> [What you are asked to do] Leaving out pictures, output exactly the lines below from the one that has "Eesti Rahva Muuseum" through the one that has "Datenschutz-Einstellungen", and nothing else.

[Saved data entries]
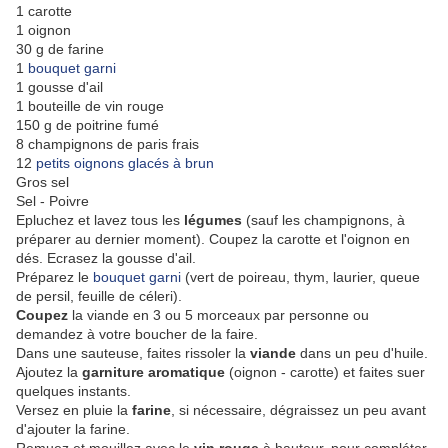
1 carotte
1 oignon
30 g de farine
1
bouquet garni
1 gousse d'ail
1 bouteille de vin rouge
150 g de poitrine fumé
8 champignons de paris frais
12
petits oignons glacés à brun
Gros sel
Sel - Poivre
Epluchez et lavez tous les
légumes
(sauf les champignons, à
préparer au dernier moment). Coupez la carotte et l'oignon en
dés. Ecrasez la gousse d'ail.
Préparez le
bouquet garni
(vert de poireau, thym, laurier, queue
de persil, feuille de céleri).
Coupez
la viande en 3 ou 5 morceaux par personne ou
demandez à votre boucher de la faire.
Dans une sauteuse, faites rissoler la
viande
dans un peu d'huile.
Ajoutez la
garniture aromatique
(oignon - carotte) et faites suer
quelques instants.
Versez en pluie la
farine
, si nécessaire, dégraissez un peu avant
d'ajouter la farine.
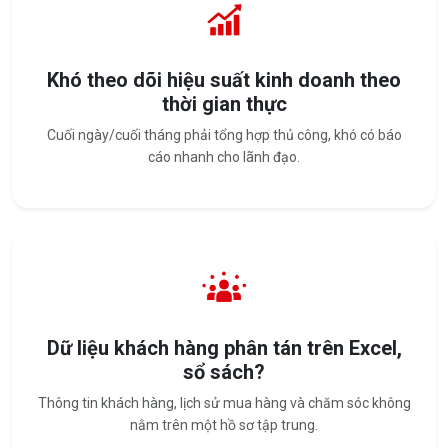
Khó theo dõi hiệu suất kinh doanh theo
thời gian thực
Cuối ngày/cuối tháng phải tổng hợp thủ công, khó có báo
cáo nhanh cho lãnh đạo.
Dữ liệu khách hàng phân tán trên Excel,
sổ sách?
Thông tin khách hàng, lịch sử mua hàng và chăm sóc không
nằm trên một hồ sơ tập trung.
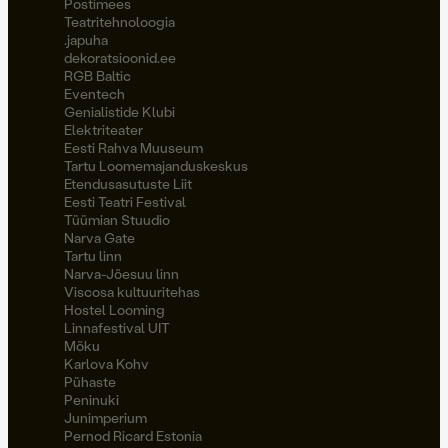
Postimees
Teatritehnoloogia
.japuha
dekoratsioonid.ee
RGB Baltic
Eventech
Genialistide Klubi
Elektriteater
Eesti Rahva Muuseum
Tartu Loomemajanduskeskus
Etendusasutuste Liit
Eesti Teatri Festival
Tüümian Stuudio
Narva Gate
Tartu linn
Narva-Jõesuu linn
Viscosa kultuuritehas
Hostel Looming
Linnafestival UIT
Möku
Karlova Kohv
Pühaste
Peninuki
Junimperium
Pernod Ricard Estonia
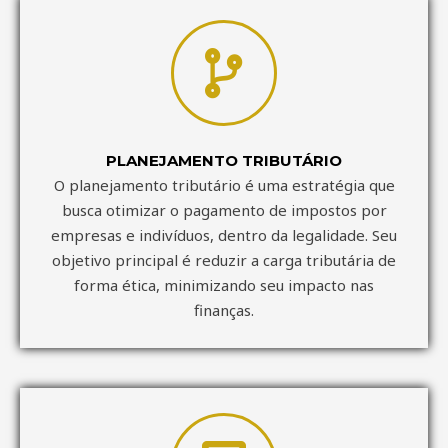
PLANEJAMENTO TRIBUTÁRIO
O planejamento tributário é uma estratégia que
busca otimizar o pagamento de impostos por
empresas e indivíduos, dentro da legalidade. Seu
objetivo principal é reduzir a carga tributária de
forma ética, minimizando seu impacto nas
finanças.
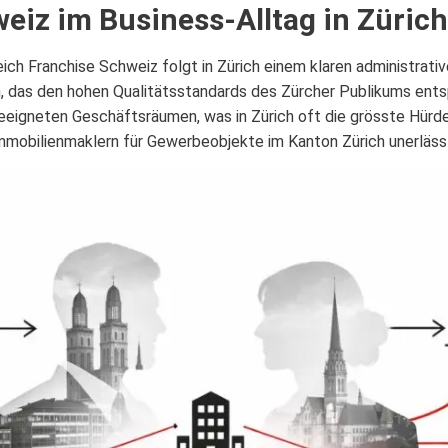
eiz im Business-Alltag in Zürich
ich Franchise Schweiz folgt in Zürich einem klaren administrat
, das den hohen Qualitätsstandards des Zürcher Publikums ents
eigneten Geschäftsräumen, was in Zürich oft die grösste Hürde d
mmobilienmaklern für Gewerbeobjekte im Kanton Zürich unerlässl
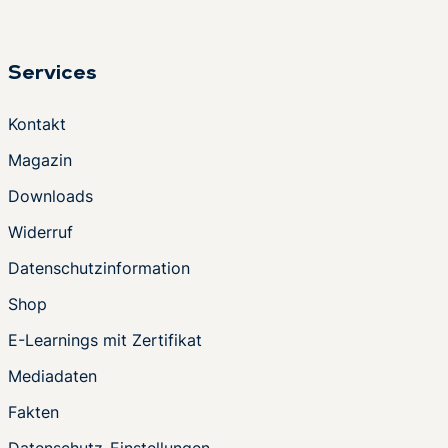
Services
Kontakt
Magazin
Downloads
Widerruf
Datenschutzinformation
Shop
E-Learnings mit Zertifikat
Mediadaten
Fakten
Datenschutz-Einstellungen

---

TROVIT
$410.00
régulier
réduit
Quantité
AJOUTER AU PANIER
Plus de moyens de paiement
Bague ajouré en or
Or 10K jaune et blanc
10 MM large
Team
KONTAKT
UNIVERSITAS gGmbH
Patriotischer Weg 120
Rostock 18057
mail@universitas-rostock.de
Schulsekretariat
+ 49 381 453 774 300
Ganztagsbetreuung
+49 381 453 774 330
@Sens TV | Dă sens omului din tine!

> [Exercise response]
Eesti Rahva Muuseum
Tartu Loomemajanduskeskus
Etendusasutuste Liit
Eesti Teatri Festival
Tüümian Stuudio
Narva Gate
Tartu linn
Narva-Jõesuu linn
Viscosa kultuuritehas
Hostel Looming
Linnafestival UIT
Möku
Karlova Kohv
Pühaste
Peninuki
Junimperium
Pernod Ricard Estonia
PLANEJAMENTO TRIBUTÁRIO
O planejamento tributário é uma estratégia que
busca otimizar o pagamento de impostos por
empresas e indivíduos, dentro da legalidade. Seu
objetivo principal é reduzir a carga tributária de
forma ética, minimizando seu impacto nas
finanças.
eiz im Business-Alltag in Zürich
ich Franchise Schweiz folgt in Zürich einem klaren administrat
, das den hohen Qualitätsstandards des Zürcher Publikums ents
eigneten Geschäftsräumen, was in Zürich oft die grösste Hürde d
mmobilienmaklern für Gewerbeobjekte im Kanton Zürich unerlässl
Services
Kontakt
Magazin
Downloads
Widerruf
Datenschutzinformation
Shop
E-Learnings mit Zertifikat
Mediadaten
Fakten
Datenschutz-Einstellungen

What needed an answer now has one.